• Task requirements:
• A. Answer these from the homily:
(i) With what response was the litany of the saints sung "again today"?
(ii) For how many years had John Paul II been "our shepherd and guide"?
(iii) How many bishops entered the conclave?
• B. Reproduce the homily's text verbatim from "During these days" up to and including "this step alone.".

[Passage for review Boundary: Start]

During these days of great intensity, we have chanted the litany of the
saints on three different occasions: at the funeral of our Holy Father John
Paul II; as the cardinals entered the conclave; and again today, when we sang
it with the response: 'Tu illum adiuva' - sustain the new Successor of Saint
Peter. On each occasion, in a particular way, I found great consolation in
listening to this prayerful chant. How alone we all felt after the passing of
John Paul II - the Pope who for over twenty-six years had been our shepherd
and guide on our journey through life! He crossed the threshold of the next
life, entering into the mystery of God. But he did not take this step alone.
Those who believe are never alone - neither in life nor in death. At that
moment, we could call upon the Saints from every age - his friends, his
brothers and sisters in the faith - knowing that they would form a living
procession to accompany him into the next world, into the glory of God. We
knew that his arrival was awaited. Now we know that he is among his own and is
truly at home.
"We were also consoled as we made our solemn entrance into conclave, to
elect the one whom the Lord had chosen. How would we be able to discern his
name? How could 115 bishops, from every culture and every country, discover
the one on whom the Lord wished to confer the mission of binding and loosing?
Once again, we knew that we were not alone, we knew that we were surrounded,
led and guided by the friends of God. And now, at this moment, weak servant of
God that I am, I must assume this enormous task, which truly exceeds all human
capacity. How can I do this? How will I be able to do it? All of you, my dear
friends, have just invoked the entire host of saints, represented by some of
the great names in the history of God's dealings with mankind. In this way, I
too can say with renewed conviction: I am not alone. I do not have to carry
alone what in truth I could never carry alone. All the Saints of God are there
to protect me, to sustain me and to carry me. And your prayers, my dear
friends, your indulgence, your love, your faith and your hope accompany me.
Indeed, the communion of saints consists not only of the great men and women
who went before us and whose names we know. All of us belong to the communion
of saints, we who have been baptized in the name of the Father, and of the Son
and of the Holy Spirit, we who draw life from the gift of Christ's Body and
Blood, through which He transforms us and makes us like Himself.
"Yes, the Church is alive - this is the wonderful experience of these days.
During those sad days of the Pope's illness and death, it became wonderfully
evident to us that the Church is alive. And the Church is young. She holds
within herself the future of the world and therefore shows each of us the way
towards the future. The Church is alive and we are seeing it: we are
experiencing the joy that the Risen Lord promised His followers. The Church is
alive - she is alive because Christ is alive, because He is truly risen. In
the suffering that we saw on the Holy Father's face in those days of Easter,
we contemplated the mystery of Christ's Passion and we touched His wounds. But
throughout these days we have also been able, in a profound sense, to touch
the Risen One. We have been able to experience the joy that He promised, after
a brief period of darkness, as the fruit of His resurrection.

[Passage for review Boundary: End]
[Supplied information Boundary: Start]

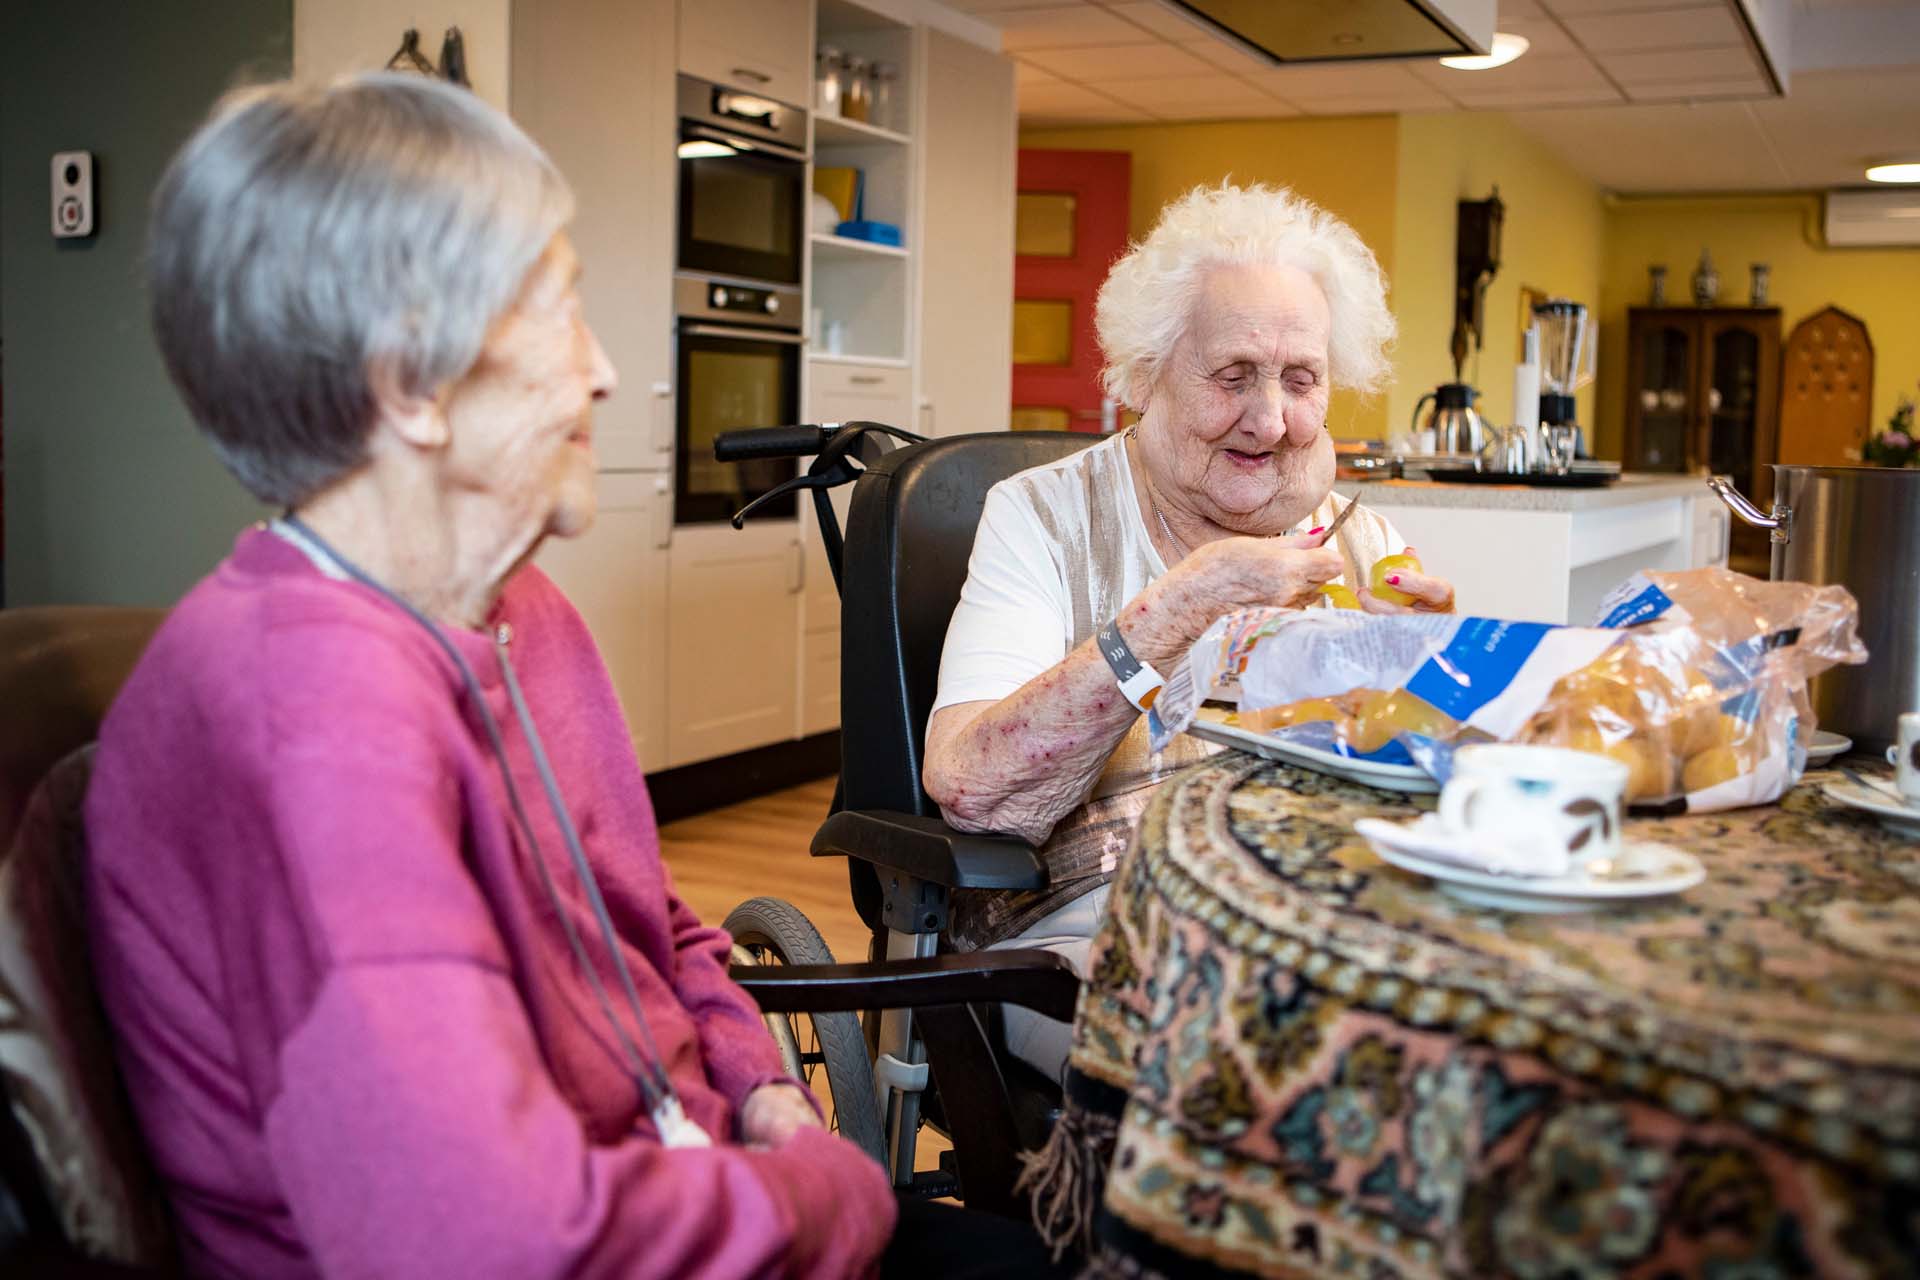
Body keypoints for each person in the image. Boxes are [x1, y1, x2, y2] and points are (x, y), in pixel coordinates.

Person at [86, 74, 1060, 1279]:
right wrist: (824, 1198)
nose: (602, 369)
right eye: (559, 312)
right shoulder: (311, 723)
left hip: (694, 1185)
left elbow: (644, 918)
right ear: (409, 384)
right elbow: (489, 1240)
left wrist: (762, 1091)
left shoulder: (519, 607)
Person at [922, 182, 1456, 1078]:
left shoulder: (1355, 534)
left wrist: (1428, 685)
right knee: (1282, 1065)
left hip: (1321, 912)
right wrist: (1178, 607)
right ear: (1144, 376)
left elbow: (1428, 773)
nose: (1272, 419)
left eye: (1301, 380)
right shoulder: (1041, 518)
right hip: (1097, 920)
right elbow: (974, 791)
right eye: (1233, 375)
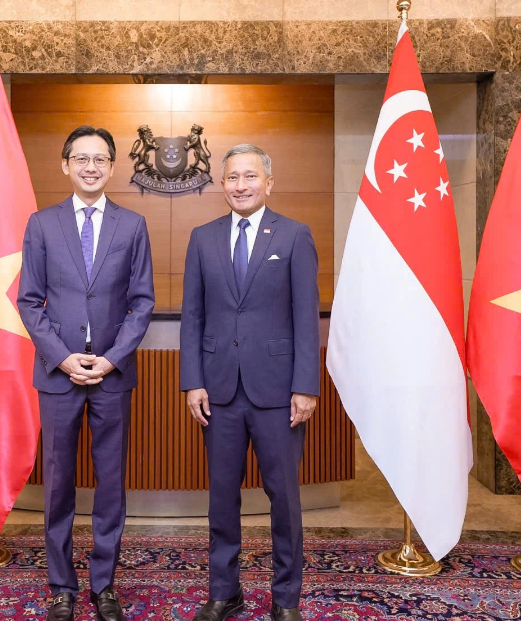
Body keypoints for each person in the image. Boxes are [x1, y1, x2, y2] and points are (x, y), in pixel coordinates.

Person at [18, 125, 155, 621]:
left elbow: (142, 303)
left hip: (113, 375)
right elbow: (29, 301)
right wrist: (63, 357)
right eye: (81, 158)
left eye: (100, 159)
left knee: (111, 483)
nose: (91, 167)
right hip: (58, 376)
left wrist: (113, 357)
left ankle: (104, 584)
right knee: (57, 483)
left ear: (113, 167)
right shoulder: (42, 224)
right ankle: (61, 586)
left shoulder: (133, 224)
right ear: (65, 165)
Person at [180, 144, 320, 621]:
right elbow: (193, 317)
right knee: (222, 497)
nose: (241, 185)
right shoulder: (202, 238)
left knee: (284, 499)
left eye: (250, 176)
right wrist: (192, 382)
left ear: (269, 182)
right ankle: (225, 592)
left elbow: (306, 317)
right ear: (222, 185)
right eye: (233, 177)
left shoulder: (296, 236)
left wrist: (306, 385)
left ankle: (286, 599)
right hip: (217, 392)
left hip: (279, 393)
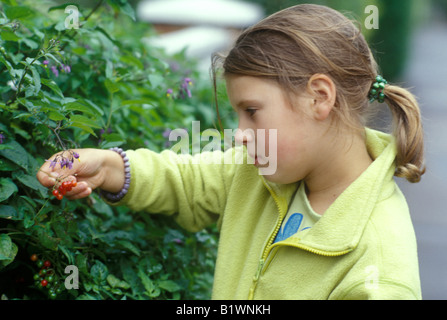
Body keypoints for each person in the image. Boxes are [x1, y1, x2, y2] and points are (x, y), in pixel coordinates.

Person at [37, 4, 425, 299]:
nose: (240, 136)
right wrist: (106, 166)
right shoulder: (262, 171)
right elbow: (187, 181)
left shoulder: (379, 265)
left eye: (252, 112)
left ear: (319, 97)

[Supplied information Boundary: End]

• Outputs by task:
• A.
(i) 'Tu illum adiuva' (sustain the new Successor of Saint Peter)
(ii) Over twenty-six years
(iii) 115

• B.
During these days of great intensity, we have chanted the litany of the
saints on three different occasions: at the funeral of our Holy Father John
Paul II; as the cardinals entered the conclave; and again today, when we sang
it with the response: 'Tu illum adiuva' - sustain the new Successor of Saint
Peter. On each occasion, in a particular way, I found great consolation in
listening to this prayerful chant. How alone we all felt after the passing of
John Paul II - the Pope who for over twenty-six years had been our shepherd
and guide on our journey through life! He crossed the threshold of the next
life, entering into the mystery of God. But he did not take this step alone.